I configured each backend with a connection limit of one active request and put HAProxy in front to distribute traffic. That gave me a single API endpoint for the application while preserving one-inference-per-card behavior behind the scenes.
The best part was the queueing.
When all three backends were busy, HAProxy did not throw the request away. It queued it. When a backend freed up, the next request moved forward.
That was exactly what I wanted.
Testing the Queue
Once the queueing layer was in place, I tested it the only way that really matters: by sending more work than the system could execute immediately.
The results were exactly what I hoped for.
HAProxy kept the front door open, the backends stayed healthy, and requests waited instead of piling onto a single GPU. The stats clearly showed queue time, total request time, and distribution across the three backends.
That was the moment the build stopped feeling like a pile of individually working pieces and started feeling like an actual service.
Incident #3: Thinking Mode
There was one more thing I had to solve before the setup felt production-worthy: reasoning mode.
Qwen 3.5 was technically answering correctly, but it was also returning reasoning_content in the API response. That meant even a simple prompt like "Reply with only: ok" could come back with a chain-of-thought-style trace attached.
I did not want that behavior in downstream extraction pipelines.
The fix was straightforward once I found the right knob: include chat template settings in the request and disable thinking explicitly.
After that, the responses got much smaller, much cleaner, and much more appropriate for structured automation.
That mattered more than it sounds. When you are feeding another application, "correct but verbose" is often worse than "short and controlled."

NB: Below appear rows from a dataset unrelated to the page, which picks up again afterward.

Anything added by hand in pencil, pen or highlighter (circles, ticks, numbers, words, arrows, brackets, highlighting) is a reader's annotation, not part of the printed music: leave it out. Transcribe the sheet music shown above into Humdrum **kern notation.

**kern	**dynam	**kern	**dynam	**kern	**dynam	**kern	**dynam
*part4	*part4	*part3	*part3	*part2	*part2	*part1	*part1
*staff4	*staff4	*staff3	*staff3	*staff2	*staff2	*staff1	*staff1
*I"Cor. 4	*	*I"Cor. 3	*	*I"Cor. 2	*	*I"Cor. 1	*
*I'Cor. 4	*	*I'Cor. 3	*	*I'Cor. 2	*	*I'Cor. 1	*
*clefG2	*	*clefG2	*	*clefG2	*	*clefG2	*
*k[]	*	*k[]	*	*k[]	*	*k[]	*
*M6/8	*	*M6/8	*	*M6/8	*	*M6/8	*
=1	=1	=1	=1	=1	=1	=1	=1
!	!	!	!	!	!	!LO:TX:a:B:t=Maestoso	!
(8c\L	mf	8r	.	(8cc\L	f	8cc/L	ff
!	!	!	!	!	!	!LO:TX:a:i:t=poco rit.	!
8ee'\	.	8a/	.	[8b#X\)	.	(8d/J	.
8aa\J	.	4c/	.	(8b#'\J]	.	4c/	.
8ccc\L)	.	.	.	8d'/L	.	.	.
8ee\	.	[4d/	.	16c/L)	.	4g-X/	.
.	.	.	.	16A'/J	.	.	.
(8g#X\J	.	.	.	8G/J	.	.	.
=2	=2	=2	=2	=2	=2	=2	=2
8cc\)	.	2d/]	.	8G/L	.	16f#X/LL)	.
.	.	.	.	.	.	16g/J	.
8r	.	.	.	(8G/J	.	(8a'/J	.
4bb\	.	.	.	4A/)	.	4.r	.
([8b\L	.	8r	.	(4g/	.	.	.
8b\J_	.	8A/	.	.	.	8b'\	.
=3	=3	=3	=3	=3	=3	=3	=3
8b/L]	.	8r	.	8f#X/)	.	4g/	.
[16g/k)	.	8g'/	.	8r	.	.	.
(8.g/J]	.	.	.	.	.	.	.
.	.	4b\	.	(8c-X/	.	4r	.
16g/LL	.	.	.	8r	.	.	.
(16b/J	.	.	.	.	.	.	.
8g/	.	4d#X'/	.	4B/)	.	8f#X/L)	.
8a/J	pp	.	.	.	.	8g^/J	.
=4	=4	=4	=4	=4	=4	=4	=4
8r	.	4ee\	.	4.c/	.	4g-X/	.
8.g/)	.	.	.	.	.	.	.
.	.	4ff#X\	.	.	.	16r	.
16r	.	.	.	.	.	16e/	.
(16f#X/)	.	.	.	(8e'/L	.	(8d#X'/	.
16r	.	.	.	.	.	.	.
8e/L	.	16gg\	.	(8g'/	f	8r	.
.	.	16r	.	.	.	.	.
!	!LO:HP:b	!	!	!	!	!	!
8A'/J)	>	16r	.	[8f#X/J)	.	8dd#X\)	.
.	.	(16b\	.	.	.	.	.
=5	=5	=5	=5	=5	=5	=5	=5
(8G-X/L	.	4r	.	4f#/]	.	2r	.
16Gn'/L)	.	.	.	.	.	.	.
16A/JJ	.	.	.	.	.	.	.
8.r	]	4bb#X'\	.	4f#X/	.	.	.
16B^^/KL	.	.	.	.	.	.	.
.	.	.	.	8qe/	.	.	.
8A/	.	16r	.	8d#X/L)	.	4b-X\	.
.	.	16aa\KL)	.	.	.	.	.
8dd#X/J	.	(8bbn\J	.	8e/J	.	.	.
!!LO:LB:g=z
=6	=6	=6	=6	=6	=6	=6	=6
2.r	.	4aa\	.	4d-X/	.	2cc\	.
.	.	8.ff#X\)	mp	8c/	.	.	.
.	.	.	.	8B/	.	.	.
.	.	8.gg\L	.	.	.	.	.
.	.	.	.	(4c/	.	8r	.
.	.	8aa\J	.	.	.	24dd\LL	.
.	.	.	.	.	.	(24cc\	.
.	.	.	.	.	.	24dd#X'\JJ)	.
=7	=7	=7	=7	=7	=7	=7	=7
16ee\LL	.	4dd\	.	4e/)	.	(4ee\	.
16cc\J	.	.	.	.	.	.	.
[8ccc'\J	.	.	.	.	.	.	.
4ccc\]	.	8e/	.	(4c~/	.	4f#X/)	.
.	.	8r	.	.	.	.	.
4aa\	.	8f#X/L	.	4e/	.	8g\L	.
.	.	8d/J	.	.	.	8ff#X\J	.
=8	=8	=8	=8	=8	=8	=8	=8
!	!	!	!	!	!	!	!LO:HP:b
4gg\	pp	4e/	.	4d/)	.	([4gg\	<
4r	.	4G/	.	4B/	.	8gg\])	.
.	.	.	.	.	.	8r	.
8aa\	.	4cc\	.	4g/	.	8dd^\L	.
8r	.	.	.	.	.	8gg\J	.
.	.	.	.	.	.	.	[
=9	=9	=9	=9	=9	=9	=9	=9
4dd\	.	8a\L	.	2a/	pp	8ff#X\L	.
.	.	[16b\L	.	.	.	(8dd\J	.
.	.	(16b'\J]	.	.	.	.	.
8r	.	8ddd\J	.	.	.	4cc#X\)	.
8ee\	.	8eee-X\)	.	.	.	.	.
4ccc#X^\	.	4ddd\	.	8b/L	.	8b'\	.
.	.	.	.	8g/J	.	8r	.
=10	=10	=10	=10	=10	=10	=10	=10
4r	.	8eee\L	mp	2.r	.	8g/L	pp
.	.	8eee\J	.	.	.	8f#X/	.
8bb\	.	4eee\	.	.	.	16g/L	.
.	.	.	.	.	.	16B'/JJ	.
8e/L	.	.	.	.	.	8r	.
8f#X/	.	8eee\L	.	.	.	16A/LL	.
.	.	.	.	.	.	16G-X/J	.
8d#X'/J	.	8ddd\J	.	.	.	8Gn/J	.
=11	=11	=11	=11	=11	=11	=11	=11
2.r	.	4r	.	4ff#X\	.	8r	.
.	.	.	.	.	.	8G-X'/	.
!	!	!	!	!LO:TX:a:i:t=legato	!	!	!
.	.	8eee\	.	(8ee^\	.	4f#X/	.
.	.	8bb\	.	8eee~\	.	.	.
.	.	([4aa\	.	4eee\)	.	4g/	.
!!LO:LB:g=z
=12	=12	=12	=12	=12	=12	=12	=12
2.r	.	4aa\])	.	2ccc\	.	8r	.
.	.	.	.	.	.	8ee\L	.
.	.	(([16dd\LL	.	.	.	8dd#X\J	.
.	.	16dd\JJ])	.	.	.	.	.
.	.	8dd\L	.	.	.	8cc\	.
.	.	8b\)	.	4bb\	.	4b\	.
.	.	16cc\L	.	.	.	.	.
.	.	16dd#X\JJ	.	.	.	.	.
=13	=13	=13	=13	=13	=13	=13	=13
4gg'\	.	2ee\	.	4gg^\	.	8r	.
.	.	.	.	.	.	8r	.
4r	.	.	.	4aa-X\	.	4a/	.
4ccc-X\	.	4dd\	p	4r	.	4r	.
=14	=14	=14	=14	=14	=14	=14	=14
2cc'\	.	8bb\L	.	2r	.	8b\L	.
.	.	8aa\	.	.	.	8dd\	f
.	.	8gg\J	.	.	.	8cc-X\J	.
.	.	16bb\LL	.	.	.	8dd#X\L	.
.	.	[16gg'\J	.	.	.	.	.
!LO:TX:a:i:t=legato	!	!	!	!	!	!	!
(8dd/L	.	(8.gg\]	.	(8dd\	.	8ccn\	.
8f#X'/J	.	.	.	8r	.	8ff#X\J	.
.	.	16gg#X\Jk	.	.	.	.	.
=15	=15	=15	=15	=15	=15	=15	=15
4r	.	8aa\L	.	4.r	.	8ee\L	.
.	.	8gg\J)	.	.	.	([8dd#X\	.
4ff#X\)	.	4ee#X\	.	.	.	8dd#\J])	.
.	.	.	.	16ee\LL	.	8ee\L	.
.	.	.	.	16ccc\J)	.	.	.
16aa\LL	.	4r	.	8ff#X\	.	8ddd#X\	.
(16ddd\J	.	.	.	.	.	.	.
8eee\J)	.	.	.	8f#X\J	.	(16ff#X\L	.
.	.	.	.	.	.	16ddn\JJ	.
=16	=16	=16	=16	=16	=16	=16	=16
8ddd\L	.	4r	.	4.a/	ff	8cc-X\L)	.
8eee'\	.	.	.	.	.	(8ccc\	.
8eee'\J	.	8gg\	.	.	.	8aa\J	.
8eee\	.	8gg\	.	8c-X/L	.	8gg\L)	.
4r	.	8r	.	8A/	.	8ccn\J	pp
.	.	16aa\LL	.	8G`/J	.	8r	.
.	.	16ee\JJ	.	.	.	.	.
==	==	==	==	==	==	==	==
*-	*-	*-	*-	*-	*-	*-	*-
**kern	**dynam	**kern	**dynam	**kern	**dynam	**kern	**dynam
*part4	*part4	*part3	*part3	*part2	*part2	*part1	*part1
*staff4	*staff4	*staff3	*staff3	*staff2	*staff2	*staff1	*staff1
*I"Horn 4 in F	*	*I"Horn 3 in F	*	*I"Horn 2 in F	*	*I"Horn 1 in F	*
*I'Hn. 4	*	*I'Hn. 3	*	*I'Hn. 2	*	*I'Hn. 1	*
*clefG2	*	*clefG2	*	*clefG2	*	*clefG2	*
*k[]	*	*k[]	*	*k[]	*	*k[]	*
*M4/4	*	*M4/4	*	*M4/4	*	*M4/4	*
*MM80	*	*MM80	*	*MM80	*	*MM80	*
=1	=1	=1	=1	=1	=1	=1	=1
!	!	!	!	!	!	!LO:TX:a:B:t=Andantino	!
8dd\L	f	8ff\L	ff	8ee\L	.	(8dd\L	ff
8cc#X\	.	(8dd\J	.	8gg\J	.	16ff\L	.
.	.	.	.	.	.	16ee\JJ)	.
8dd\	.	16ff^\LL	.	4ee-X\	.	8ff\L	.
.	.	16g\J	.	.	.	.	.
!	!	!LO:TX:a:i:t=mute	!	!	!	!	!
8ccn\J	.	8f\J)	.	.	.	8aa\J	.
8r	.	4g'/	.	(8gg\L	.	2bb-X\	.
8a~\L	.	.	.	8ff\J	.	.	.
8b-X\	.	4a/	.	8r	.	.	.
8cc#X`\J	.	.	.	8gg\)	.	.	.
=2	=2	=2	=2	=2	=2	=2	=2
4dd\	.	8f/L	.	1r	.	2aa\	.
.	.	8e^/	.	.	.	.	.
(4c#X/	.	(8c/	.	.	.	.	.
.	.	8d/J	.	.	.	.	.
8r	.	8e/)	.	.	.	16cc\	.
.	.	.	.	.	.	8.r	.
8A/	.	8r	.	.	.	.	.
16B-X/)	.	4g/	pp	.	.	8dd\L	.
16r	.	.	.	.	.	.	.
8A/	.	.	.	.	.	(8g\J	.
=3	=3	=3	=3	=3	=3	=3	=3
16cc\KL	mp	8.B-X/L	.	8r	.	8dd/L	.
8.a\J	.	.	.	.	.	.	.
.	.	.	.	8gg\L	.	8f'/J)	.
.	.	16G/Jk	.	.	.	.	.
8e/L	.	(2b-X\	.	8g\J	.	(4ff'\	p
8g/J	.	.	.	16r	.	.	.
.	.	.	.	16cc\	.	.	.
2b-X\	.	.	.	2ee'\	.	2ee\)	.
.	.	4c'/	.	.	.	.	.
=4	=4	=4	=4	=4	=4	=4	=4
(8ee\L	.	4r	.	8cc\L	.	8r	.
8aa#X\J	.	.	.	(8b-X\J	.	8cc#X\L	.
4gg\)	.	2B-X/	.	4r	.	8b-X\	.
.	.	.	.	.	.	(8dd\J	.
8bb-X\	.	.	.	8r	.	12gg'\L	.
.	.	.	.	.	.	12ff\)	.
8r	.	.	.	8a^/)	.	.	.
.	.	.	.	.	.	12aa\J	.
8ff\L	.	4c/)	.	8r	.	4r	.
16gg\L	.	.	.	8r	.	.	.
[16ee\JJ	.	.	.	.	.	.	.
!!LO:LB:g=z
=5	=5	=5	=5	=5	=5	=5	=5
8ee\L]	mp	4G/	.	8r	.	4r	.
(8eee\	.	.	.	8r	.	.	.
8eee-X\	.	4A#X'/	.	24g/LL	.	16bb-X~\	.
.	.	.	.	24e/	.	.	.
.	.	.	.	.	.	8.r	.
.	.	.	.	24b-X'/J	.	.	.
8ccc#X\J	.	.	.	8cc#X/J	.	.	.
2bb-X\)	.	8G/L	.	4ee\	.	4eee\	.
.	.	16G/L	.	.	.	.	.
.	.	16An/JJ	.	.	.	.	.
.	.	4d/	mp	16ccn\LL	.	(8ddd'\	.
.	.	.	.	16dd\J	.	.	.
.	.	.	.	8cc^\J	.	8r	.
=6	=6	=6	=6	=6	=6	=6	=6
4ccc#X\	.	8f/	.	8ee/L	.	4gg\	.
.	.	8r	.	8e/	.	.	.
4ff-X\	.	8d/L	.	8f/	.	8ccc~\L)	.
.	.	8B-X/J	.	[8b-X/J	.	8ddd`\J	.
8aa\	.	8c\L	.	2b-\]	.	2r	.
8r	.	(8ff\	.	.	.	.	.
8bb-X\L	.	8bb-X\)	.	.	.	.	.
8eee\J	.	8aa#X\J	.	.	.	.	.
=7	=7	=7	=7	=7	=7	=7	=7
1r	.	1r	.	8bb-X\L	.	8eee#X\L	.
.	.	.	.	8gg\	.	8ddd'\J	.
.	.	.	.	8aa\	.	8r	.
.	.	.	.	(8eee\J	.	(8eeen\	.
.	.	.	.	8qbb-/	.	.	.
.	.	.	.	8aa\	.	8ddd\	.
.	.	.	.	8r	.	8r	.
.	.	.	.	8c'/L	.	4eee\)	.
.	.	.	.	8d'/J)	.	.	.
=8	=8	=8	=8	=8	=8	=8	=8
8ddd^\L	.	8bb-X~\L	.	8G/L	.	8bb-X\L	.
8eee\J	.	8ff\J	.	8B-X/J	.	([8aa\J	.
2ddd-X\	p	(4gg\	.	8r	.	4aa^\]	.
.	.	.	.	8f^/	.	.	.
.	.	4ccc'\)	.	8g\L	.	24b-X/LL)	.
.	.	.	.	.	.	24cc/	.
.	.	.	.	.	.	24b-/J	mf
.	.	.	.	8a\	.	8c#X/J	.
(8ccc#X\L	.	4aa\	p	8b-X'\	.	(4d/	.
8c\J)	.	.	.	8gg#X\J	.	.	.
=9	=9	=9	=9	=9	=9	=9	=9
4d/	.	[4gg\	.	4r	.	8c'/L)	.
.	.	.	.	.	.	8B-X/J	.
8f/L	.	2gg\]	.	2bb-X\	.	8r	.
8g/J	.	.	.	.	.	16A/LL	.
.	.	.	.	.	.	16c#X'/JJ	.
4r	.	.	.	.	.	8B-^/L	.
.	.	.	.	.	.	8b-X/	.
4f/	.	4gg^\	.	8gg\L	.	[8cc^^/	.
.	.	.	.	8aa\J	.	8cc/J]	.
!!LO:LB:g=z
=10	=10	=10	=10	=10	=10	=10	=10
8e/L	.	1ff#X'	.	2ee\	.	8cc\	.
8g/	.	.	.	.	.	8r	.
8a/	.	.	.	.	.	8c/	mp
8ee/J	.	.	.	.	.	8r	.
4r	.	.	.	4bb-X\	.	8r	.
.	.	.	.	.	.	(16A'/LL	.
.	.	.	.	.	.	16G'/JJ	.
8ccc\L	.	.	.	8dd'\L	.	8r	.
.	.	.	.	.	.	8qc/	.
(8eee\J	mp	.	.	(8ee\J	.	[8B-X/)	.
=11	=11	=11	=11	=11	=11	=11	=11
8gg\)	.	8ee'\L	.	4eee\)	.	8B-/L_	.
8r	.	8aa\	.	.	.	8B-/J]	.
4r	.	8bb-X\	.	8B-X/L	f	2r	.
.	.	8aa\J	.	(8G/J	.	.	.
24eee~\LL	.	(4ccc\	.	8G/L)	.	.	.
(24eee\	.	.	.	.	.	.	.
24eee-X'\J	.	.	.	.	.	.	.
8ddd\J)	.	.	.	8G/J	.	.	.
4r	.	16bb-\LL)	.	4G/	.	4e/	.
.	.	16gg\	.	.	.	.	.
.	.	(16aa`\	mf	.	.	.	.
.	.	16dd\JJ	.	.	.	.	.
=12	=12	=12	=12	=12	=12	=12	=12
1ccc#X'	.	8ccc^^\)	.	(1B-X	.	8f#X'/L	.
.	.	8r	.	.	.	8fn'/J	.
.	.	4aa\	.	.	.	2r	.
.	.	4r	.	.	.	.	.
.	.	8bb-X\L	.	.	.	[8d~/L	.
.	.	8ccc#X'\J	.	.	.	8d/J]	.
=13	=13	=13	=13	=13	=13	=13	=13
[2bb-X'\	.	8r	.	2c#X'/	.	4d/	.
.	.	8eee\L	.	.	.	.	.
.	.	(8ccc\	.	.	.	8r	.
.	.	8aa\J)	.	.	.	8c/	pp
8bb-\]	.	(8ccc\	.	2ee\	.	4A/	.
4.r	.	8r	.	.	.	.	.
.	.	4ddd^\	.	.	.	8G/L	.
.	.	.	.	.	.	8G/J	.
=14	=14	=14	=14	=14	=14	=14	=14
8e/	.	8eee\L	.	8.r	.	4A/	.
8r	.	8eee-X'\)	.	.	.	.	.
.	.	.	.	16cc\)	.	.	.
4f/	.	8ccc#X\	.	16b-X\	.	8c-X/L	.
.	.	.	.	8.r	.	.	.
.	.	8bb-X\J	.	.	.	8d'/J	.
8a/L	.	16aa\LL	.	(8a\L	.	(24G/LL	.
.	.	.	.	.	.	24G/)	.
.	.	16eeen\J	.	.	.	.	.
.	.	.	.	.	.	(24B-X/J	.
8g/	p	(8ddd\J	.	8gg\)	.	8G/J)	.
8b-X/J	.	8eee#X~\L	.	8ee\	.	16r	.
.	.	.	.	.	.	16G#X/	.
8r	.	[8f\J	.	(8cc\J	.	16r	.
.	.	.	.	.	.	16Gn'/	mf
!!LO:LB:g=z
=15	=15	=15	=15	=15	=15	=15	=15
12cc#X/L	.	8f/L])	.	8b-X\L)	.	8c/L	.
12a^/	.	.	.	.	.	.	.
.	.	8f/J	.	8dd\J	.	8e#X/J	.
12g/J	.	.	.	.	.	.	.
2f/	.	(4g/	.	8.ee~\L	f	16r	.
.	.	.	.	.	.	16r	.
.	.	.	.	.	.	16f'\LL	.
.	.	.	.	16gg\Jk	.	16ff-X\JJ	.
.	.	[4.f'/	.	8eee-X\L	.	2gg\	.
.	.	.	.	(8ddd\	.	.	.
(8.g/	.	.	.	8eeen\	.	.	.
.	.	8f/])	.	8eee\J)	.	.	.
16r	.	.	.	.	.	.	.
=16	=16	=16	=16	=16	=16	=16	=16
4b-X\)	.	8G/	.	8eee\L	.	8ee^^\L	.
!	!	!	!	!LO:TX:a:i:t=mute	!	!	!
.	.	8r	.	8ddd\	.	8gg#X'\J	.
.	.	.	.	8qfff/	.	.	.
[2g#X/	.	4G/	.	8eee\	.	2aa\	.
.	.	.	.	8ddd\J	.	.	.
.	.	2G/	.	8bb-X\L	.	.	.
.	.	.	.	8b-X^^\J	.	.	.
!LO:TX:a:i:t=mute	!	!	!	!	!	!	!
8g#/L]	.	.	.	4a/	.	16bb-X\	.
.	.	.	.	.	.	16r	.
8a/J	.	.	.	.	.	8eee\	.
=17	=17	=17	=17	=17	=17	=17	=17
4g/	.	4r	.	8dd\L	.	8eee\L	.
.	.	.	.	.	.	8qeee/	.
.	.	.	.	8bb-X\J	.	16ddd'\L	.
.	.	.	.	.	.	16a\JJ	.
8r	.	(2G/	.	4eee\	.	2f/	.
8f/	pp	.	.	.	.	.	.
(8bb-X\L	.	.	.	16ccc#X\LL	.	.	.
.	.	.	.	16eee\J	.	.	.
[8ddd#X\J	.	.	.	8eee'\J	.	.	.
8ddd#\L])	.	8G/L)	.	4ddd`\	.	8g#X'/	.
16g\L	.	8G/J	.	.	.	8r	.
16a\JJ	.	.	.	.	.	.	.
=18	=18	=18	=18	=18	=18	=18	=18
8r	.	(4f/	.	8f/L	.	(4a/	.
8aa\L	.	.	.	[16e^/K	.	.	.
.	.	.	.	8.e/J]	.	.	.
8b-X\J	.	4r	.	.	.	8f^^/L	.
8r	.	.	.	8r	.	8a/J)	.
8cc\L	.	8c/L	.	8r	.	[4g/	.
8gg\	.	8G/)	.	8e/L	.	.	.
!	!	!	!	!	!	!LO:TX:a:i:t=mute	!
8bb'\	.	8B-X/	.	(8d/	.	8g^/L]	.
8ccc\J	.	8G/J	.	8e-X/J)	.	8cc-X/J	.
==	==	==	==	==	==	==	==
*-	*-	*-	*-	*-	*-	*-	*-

What the Final System Looks Like
By the time everything settled down, the architecture looked like this:
- older mining rig chassis
- three RX 5700 XTs on risers
- upgraded system memory
- Linux host
llama.cppbuilt with Vulkan- three separate
llama-servercontainers - one GPU per server
- HAProxy in front
- one public endpoint
- queued traffic when all cards are busy
- thinking disabled for clean API responses
It was not the simplest path to a local LLM setup.
But it was cheap, fun, flexible, and fast enough to be useful.
What I Learned
If I had to boil the whole project down into a few lessons, it would be these:
1. AMD can absolutely work
It is not the most documented path, but llama.cpp with Vulkan made this build viable.
2. Host RAM matters more than people admit
GPU VRAM gets all the attention, but host memory can make or break the system.
3. Bigger is not always better
A smaller model that runs cleanly across three independent servers can be more useful than a bigger one awkwardly stretched across the entire box.
4. Queueing matters
A model server is not just about raw throughput. It is also about what happens when demand exceeds capacity.
5. Reliability beats theoretical maximums
The best setup was not the one that looked most impressive on paper. It was the one that stayed up, answered cleanly, and behaved predictably under load.
Conclusion
I started with an old mining rig, three AMD cards, and a lot of uncertainty about whether the whole idea was even worth the trouble.
Now I have a local inference box that:
- runs real models
- exposes a clean API
- distributes work across GPUs
- queues requests intelligently
- and does it all on hardware that used to live a completely different life
That is one of the things I like most about this kind of project.
You do not always need the newest machine. Sometimes you just need enough patience to figure out what the machine you already have is actually good at.